Here's Mocha Moms co-founder and TMM regular Jolene Ivey:
... I think it's important for children to contribute to the household. Parents can't do it all, and kids need to learn these life skills! ... For several months I had my older boys each cook dinner one night per week. They each cooked the same meal each week until they mastered it. (We did get tired of quiche, while one of them struggled with the crust, so we switched him to chicken pot pie.) Now, I can call home and give basic instructions, and I know dinner will be cooking before I get home! ... Laundry is my least favorite, and never-ending, household chore. I hate folding, I despise putting away, and I never feel like I'm completely on top of it. I've done a few things to take some of the pain away, though. For instance, one great way I've found to avoid Stray Socks Syndrome is to buy a bunch of those mesh laundry bags meant for delicate clothing. I have my boys put several pair in each bag, as they take them off, and when they're washed and dried, they're already mostly matched. I also have two dirty clothes hampers in each bedroom — one white, for things that will be washed in hot water, and one is another color, for things that will be washed in cold water. No sorting! Whenever possible, I call the boys up to help fold. The youngest is 8, so they can actually get most of it done with minimal yelling on my part. ... It's also important to lower your standards, in the interest of sanity. I look back on the days when I had one baby, and I used cloth diapers and actually hung them on the line to dry, then FOLDED THEM! How stupid was that? The hanging to dry was actually therapeutic, and they smelled so good coming off the line. But folding diapers? What was I thinking?! Rookie mistake. I even went through a phase, when we had two boys, that I made the cats' food. I was obsessed with it being organic. I mean, most of us have made baby food, but cat food? I clearly needed more children. ...

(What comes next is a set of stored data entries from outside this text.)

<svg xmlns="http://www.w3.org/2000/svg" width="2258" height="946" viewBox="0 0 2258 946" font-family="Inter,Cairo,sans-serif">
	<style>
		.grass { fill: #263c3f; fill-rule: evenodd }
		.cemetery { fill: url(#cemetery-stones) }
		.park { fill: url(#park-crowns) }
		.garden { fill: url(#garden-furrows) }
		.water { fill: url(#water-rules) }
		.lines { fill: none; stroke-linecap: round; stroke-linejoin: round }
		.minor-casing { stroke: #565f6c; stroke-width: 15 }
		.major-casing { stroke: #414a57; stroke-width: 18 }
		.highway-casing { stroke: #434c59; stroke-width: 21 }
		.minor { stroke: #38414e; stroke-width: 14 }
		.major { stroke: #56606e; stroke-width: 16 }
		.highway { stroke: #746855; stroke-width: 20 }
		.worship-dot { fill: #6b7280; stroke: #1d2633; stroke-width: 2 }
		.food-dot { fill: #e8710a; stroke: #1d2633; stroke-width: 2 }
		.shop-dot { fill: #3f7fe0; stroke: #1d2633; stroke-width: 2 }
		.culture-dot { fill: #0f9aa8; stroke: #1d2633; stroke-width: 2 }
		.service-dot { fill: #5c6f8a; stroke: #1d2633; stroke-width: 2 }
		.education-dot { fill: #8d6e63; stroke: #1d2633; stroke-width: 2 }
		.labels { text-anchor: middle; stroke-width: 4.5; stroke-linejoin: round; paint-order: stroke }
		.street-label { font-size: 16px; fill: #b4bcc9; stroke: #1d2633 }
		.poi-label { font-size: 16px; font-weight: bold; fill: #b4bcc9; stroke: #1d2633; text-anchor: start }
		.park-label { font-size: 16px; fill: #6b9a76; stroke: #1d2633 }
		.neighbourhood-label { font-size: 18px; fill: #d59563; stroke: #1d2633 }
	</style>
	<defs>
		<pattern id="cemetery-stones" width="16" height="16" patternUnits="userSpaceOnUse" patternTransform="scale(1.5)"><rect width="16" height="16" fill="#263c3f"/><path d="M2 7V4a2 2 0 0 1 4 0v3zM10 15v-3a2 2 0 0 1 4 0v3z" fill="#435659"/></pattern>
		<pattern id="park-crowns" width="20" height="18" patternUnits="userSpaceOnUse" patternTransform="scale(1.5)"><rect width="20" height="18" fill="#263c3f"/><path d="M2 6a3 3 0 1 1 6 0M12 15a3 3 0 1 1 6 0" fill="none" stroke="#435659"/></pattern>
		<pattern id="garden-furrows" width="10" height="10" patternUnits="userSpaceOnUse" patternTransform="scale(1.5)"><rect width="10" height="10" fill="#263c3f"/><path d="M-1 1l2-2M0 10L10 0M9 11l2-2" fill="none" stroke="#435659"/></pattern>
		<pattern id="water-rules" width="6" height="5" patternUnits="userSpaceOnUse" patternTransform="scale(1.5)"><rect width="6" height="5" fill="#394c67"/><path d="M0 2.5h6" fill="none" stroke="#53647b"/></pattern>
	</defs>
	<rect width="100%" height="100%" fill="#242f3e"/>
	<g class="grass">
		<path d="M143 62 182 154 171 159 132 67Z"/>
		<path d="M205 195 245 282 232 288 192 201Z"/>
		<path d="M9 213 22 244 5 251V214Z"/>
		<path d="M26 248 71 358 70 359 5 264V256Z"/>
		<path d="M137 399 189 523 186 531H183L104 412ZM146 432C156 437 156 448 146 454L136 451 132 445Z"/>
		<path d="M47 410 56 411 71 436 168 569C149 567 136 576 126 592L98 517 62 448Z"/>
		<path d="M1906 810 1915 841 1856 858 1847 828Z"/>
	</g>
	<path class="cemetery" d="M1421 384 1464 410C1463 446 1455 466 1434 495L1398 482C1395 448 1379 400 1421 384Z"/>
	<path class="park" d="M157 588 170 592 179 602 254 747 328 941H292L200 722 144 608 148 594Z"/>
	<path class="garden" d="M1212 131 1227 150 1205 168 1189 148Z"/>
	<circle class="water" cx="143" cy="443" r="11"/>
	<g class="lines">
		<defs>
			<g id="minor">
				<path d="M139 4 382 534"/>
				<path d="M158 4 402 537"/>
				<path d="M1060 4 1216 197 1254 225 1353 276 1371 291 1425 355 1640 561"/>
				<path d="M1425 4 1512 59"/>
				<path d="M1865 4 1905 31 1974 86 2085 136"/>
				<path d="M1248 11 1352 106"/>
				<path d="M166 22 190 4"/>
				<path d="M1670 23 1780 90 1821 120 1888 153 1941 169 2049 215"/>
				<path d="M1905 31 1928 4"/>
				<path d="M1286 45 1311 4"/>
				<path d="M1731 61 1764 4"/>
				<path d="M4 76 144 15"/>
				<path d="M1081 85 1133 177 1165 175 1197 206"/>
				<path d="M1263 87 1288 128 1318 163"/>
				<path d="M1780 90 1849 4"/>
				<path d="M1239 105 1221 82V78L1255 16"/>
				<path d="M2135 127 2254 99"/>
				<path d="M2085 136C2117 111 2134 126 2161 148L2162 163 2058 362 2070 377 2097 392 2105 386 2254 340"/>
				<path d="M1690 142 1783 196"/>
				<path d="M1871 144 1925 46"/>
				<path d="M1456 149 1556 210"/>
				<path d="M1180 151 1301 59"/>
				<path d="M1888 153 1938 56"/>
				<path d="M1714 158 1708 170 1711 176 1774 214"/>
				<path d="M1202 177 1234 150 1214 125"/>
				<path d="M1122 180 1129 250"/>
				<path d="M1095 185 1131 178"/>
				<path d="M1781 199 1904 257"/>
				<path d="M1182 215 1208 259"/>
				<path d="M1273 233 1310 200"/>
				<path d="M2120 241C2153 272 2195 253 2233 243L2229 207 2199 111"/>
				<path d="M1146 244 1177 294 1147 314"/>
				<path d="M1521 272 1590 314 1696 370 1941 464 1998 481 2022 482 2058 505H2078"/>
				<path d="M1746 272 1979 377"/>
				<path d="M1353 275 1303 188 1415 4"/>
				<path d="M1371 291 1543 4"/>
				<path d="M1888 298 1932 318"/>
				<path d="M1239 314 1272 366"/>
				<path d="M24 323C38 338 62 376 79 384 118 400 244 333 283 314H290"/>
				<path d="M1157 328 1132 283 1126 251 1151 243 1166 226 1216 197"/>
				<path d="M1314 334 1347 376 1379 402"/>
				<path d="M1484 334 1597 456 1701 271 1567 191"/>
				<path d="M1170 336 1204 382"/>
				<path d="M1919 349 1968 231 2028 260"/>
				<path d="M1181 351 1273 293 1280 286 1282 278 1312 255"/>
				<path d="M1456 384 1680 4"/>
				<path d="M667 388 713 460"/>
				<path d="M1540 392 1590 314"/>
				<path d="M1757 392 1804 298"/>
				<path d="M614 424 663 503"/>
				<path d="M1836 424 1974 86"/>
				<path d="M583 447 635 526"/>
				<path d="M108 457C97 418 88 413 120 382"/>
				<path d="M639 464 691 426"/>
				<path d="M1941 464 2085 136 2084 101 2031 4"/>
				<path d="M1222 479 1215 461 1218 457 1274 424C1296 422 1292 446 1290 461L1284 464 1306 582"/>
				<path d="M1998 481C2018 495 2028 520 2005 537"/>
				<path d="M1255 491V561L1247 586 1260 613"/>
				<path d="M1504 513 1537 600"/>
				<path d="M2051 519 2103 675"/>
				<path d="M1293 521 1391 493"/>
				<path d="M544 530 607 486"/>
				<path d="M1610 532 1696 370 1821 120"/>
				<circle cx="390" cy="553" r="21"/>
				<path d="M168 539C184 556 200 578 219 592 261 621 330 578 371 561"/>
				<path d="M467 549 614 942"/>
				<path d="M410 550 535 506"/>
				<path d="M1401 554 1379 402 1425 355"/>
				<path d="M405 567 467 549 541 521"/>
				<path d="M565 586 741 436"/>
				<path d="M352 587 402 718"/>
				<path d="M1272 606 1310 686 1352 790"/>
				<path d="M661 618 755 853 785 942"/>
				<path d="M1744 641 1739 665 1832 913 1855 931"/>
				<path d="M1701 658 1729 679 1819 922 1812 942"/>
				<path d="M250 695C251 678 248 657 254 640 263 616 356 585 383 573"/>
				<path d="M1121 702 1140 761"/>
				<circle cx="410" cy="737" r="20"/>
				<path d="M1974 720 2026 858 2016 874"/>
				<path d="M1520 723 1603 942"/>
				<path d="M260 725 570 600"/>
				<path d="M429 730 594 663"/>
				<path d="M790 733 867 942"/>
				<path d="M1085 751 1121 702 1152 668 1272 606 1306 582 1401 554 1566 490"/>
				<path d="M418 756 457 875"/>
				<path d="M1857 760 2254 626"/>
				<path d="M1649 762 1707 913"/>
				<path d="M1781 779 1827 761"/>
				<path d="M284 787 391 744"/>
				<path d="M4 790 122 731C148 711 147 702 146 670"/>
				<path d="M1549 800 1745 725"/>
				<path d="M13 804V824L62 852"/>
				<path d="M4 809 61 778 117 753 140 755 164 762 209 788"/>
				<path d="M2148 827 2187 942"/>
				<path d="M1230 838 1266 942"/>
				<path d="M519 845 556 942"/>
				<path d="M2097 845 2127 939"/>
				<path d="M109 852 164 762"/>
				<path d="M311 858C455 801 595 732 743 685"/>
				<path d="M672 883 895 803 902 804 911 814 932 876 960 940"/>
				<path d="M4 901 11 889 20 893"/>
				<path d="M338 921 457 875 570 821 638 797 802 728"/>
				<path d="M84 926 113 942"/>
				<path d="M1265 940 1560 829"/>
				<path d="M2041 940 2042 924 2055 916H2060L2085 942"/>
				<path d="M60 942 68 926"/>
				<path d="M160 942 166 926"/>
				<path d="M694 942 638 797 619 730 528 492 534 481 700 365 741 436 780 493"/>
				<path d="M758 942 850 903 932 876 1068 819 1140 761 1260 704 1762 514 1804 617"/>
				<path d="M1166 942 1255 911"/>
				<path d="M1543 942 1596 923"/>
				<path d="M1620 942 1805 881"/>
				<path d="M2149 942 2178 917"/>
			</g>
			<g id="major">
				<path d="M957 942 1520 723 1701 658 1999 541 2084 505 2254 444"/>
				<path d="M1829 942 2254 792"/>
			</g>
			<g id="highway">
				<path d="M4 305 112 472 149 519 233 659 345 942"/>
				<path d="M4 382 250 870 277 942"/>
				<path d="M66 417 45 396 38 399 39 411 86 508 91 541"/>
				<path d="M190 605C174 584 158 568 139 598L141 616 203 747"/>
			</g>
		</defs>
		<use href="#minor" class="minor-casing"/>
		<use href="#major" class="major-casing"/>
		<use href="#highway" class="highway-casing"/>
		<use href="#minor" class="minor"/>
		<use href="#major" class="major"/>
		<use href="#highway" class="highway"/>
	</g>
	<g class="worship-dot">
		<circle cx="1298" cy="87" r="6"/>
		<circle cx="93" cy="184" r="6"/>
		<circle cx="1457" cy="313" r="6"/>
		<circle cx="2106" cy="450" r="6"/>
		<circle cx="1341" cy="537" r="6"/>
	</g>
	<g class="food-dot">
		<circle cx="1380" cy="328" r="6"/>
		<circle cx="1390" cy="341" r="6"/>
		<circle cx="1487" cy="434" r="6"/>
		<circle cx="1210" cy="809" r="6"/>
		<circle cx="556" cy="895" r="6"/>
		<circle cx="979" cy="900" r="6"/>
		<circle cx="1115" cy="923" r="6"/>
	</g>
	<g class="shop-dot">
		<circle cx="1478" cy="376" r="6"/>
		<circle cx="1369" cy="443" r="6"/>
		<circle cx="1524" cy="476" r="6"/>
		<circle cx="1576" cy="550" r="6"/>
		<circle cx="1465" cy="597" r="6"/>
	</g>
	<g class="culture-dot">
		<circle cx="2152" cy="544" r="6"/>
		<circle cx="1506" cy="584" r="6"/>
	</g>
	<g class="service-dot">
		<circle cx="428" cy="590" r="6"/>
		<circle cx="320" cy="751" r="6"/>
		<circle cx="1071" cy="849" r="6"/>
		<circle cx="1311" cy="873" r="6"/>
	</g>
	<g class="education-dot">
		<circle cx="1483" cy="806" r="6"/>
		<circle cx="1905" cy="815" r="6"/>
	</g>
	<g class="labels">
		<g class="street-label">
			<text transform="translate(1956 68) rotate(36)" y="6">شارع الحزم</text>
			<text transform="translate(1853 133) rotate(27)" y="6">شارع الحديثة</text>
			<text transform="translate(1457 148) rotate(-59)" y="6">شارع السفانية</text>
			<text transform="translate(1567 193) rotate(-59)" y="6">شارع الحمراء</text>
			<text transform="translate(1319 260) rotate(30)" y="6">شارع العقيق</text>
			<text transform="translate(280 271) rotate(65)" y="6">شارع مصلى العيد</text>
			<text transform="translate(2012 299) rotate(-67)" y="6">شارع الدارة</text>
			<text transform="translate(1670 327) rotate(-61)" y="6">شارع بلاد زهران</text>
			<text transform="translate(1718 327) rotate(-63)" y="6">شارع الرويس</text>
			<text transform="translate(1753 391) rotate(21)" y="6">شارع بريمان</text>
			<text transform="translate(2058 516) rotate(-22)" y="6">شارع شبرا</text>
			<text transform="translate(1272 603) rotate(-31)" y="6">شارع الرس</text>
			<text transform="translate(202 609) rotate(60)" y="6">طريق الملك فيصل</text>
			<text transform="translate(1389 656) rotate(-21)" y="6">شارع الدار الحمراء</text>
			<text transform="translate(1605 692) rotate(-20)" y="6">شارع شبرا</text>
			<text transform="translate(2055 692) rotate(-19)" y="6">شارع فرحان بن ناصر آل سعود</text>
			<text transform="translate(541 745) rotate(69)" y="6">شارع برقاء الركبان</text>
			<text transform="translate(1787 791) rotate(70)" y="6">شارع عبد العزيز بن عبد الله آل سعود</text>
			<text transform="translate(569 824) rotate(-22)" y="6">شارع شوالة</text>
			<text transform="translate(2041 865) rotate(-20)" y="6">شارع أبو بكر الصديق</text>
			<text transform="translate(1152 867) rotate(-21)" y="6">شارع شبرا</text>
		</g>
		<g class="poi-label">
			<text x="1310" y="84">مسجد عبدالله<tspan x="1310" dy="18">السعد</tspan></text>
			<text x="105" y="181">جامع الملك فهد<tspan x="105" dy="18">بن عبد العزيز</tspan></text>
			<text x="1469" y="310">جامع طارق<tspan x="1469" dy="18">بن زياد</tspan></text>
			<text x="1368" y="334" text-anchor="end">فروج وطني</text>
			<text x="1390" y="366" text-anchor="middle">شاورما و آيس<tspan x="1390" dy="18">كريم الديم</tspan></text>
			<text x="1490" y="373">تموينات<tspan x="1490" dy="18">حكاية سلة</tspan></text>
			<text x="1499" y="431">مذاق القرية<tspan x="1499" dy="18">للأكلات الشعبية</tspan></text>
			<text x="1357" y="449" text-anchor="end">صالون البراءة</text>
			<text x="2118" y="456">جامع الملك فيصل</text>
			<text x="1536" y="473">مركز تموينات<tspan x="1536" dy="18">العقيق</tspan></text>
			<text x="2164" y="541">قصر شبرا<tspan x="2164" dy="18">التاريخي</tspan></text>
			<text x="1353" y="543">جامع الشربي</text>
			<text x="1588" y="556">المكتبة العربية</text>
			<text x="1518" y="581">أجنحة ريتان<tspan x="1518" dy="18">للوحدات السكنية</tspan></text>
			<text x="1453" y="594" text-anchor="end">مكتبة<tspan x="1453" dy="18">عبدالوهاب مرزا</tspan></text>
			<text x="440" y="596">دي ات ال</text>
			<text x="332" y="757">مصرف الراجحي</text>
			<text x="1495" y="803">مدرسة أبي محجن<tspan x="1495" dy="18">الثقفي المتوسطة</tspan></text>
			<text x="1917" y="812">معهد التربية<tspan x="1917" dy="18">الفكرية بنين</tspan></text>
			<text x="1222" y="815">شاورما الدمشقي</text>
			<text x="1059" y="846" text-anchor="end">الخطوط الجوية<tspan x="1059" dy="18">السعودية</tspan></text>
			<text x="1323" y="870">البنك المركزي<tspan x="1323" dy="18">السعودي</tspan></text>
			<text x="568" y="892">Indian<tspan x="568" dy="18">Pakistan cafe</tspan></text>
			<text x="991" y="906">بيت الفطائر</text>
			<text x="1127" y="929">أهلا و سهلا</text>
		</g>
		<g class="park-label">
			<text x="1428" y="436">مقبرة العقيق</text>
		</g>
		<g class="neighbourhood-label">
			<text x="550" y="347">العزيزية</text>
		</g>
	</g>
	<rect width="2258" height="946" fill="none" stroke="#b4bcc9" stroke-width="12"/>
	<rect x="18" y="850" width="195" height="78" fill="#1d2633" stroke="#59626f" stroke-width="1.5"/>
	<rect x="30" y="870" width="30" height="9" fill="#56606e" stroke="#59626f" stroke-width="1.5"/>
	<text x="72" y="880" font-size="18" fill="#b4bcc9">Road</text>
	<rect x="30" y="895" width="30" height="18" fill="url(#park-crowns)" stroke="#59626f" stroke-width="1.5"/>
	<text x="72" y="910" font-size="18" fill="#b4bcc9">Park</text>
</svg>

From Mocha Mom Cheli English-Figaro:
Connect each pair of socks with a safety pin before putting them in the wash. That way you don't have to go on a sock-hunting expedition when it's time to put the clean clothes away. ... Figure out exactly what's for dinner within 30 minutes of waking up in the morning. That way you aren't scrambling at the end of the day. ... Prepare school lunches for the next day the minute you get home in the evening. ... Wake up at least 45 minutes before the rest of your family. You need time to get your game plan together.
And, from Mocha Mom Davina McFarland:
I have only one other organization tip: color code everything. When I see something that is red, I know right away to whom it belongs. ... No mix ups and no fighting over personal property. ... I think there are advantages for children who grow up with a few siblings, like learning the art of conversation, sharing and cooperation. We don't watch TV on school days so, on the weekend, all the kids have to share one TV. There are lots of conversations about what shows to watch ... Some are spirited, but they are communicating and they are learning to get along with each other, even though they don't always agree.